Day Fifteen: 23,214 of 50,000 words
I hope to catch up soon.
Er,
I will catch up soon: replying to comments, word count, social activities, sleep. All of it.
But right now it’s hard to keep up with what I’m doing when I’m having a hard time even keeping up with myself.
I’m experiencing something I suspected might happen when I started this project. I’m different. I’m not entirely changed – no one in my life is saying that I’m not the same as I was, for instance.
Of course, not very many people have seen me recently… because I’m, you know, writing all the time.
Ahem.
But there are subtle things. It’s like I’m so busy actively writing that I’m forgetting to be the person I think I am. So I’m slipping into the person I am.
More like catapulting than slipping.
It’s as though there are two of me, and while one is busy trying to figure out the next plot twist or what might drive a person to become a murderer (remember, I’m doing dark things this month), the other me is busy repainting the walls and taking over my wardrobe while the rest isn’t looking.
Anne Lamott in Bird by Bird talks about characters developing like a Polaroid, and I feel like that – I’m a washed out image of someone fading into existence, a hand, hat, foot at a time. Like I’m a Cheshire Girl and all that I know is my grin.
It’s fascinating to be someone else, but someone also so familiar.

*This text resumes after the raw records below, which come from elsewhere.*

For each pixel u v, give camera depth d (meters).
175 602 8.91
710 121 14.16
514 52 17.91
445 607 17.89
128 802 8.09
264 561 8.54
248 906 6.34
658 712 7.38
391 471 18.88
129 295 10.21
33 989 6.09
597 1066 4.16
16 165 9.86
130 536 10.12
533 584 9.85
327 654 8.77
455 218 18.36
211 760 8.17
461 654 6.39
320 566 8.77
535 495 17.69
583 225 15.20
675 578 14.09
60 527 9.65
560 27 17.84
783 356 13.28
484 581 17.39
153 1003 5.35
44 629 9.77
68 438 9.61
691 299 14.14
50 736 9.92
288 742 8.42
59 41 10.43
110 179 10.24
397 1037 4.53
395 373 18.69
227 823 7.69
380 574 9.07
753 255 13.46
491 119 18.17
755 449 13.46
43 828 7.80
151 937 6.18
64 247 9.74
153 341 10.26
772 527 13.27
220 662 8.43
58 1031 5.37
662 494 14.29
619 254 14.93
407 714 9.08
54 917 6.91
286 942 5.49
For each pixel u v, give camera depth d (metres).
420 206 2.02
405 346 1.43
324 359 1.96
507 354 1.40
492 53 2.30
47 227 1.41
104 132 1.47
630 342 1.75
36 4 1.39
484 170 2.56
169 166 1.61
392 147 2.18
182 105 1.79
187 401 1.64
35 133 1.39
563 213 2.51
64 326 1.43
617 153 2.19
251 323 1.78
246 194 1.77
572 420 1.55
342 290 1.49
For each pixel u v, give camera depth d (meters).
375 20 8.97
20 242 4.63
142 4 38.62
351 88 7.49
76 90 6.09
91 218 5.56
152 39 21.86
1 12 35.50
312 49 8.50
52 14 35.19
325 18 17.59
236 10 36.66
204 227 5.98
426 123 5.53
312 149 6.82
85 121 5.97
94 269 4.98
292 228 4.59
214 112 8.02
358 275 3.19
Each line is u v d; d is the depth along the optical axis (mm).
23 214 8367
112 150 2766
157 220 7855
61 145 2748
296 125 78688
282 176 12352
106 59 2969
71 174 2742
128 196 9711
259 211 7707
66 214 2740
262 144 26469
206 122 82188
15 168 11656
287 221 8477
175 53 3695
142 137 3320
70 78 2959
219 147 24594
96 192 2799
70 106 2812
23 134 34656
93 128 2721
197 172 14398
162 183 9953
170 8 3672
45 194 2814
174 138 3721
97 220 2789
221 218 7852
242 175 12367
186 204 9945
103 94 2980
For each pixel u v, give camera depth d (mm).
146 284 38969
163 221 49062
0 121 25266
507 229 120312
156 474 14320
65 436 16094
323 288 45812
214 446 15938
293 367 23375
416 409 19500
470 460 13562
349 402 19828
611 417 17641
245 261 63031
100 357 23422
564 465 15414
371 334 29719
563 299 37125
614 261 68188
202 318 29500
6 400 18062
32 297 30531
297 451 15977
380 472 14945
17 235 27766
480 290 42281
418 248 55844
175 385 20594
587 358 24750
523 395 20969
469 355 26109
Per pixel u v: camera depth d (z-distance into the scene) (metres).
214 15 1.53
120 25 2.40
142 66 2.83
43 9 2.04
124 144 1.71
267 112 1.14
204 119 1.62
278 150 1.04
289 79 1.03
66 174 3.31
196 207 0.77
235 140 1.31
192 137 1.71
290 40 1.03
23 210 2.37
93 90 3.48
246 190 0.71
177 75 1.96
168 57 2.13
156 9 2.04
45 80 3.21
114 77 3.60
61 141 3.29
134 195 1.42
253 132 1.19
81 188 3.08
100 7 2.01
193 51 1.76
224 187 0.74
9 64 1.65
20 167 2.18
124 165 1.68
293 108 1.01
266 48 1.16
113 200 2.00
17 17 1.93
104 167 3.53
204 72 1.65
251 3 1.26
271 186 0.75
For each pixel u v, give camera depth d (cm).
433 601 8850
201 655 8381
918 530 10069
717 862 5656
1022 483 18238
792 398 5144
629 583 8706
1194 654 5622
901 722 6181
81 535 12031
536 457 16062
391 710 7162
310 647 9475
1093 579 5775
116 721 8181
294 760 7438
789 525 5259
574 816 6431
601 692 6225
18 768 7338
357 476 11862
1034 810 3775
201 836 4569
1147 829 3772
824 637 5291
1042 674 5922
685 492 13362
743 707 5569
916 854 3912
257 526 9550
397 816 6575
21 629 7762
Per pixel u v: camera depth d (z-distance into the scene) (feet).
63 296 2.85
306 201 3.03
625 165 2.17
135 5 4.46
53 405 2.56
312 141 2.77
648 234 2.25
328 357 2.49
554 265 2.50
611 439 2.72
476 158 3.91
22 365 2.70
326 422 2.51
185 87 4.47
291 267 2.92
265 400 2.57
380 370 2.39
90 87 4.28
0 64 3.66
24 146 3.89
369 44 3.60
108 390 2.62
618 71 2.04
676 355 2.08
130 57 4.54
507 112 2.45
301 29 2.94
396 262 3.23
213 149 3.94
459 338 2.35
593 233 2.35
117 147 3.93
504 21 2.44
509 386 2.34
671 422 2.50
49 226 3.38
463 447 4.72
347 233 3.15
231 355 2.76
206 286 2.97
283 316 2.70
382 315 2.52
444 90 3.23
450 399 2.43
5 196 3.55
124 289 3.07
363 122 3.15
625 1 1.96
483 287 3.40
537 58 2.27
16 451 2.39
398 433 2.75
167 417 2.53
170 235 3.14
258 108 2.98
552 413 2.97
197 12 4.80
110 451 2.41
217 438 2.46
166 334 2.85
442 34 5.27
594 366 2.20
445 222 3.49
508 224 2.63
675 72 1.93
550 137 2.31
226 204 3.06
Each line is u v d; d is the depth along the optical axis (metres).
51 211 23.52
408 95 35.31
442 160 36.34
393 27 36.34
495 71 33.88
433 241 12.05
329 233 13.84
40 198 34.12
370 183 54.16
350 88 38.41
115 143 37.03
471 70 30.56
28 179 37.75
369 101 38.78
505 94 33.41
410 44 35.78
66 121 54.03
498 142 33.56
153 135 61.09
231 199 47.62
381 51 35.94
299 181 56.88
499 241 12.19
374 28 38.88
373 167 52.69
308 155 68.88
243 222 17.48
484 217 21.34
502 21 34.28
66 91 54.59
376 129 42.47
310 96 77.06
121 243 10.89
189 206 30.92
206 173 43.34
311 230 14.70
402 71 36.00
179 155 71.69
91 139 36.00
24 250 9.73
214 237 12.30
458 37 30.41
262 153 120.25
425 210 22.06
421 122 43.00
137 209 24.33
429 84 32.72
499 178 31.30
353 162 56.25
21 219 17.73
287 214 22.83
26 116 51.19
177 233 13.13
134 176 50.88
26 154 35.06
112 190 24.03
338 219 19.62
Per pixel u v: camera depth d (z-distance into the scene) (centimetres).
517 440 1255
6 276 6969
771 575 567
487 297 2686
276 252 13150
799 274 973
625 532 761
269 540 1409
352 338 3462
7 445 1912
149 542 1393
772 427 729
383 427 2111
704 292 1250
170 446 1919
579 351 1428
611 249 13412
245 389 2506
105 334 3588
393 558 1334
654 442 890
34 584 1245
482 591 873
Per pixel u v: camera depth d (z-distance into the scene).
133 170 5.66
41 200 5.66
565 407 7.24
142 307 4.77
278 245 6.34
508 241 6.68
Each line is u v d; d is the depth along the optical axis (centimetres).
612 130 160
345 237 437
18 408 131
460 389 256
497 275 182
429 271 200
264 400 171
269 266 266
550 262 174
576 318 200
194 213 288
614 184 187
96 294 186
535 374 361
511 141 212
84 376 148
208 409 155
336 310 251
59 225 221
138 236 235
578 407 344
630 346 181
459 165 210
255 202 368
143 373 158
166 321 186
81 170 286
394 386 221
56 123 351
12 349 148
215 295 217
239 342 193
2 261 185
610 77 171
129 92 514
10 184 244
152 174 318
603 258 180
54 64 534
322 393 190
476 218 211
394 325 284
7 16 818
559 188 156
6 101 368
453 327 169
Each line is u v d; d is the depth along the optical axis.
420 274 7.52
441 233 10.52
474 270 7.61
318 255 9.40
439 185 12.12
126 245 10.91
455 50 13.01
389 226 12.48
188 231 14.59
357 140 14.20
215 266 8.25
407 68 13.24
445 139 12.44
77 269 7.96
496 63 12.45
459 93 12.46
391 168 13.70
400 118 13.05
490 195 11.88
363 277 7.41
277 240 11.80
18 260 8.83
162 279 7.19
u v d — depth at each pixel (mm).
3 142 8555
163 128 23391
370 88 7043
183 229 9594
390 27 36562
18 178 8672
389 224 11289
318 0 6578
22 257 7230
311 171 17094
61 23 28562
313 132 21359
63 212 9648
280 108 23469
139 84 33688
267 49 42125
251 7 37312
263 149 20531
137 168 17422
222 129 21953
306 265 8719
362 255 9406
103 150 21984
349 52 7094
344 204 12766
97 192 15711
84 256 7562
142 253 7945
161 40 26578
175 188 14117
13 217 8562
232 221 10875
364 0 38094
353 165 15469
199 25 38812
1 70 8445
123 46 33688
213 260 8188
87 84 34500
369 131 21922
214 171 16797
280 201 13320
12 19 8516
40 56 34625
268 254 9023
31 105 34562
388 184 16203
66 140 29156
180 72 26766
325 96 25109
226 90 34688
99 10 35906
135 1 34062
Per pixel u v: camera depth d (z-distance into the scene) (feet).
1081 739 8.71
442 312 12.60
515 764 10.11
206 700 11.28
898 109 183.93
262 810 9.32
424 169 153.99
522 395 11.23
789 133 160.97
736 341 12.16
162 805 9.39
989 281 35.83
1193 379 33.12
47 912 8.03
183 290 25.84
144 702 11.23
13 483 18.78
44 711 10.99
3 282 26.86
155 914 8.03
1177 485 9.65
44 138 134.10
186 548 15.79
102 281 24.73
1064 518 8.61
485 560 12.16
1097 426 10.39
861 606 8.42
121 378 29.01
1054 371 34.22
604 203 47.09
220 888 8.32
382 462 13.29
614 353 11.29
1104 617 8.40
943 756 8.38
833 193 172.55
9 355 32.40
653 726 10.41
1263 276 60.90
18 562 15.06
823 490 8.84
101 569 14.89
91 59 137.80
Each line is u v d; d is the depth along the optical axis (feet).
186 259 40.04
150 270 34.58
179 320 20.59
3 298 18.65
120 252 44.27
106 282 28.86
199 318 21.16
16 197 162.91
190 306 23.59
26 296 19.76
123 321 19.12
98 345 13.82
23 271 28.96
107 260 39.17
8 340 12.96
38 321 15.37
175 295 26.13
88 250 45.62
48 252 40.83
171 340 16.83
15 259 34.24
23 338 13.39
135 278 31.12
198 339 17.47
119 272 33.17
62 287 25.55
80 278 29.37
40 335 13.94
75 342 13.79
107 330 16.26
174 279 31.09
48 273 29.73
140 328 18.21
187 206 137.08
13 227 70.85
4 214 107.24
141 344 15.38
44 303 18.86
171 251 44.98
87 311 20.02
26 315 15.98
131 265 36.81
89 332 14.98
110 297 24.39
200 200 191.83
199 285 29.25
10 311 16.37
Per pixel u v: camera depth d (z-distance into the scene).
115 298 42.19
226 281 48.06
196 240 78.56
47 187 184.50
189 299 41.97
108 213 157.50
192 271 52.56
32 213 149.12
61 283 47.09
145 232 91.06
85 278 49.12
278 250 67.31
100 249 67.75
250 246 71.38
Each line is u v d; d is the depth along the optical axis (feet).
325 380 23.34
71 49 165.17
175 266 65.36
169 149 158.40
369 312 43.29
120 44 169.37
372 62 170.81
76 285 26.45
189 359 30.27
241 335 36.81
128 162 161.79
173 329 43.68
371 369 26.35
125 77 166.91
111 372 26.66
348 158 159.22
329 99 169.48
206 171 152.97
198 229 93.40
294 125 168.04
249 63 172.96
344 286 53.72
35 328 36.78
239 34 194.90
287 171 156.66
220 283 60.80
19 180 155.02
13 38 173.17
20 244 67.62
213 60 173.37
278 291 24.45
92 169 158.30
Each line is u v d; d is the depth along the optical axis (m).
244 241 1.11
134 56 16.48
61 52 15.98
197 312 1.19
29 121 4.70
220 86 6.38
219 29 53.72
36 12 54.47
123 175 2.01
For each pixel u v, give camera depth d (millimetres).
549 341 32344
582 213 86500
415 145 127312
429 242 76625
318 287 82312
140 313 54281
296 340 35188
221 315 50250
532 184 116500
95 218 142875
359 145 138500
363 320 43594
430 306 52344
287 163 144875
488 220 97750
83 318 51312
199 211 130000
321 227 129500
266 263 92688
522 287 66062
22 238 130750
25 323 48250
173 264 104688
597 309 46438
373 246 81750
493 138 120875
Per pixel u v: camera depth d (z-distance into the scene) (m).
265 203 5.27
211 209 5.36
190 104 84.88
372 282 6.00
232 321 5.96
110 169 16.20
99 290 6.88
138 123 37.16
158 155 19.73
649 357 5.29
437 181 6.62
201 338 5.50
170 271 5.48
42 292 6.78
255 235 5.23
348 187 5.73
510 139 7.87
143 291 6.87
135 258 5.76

Uncomfortable, yet like coming home.
If I wasn’t so intent on writing, I’d stop what I’m doing and go make myself look like Who I Think I Am again, make it all tidy and safe and acceptable. But I don’t have the time, so I’m letting myself blossom into something and someone else. It’s beautiful and frightening and confusing.
What I’m really doing is writing myself real.
And it makes me wonder if maybe when we stop writing in the middle of something, is it because we touch something in ourselves that is true and naked and really not who we think we are at all – so we run away?
“What I’m really doing is writing myself real” – I love that expression.
I was actually thinking of you when I wrote it. It’s yours if you want to take it. 🙂
I kind of borrowed (less charitably stole, more accurately responded to) it.
And, of course, you did so perfectly.
Beautifully said. I am inspired by your (crazy) goal but also terribly jealous. I think it takes not only stamina from a writing perspective but some very serious personal exploration to write as you are writing. You are being absorbed into the very thing you love. Every word is a wisp of your soul when you write, and you’re putting out a lot of words this year. Best wishes to you, and your becoming real =)
I love that feeling of being so completely caught up in a story. Usually it is other duties, family stuff, as I am a mom, or visiting family, that pulls me out of my writing. When that happens it’s almost like waking up from a dream before you’re ready. Getting back to that dreamlike state of consciousness is hard, like trying to recapture a dream when you can’t quite remember it. But I have never thought of it as being a different person–more like being in a different state of consciousness. Best of luck to you. This was a really thought provoking.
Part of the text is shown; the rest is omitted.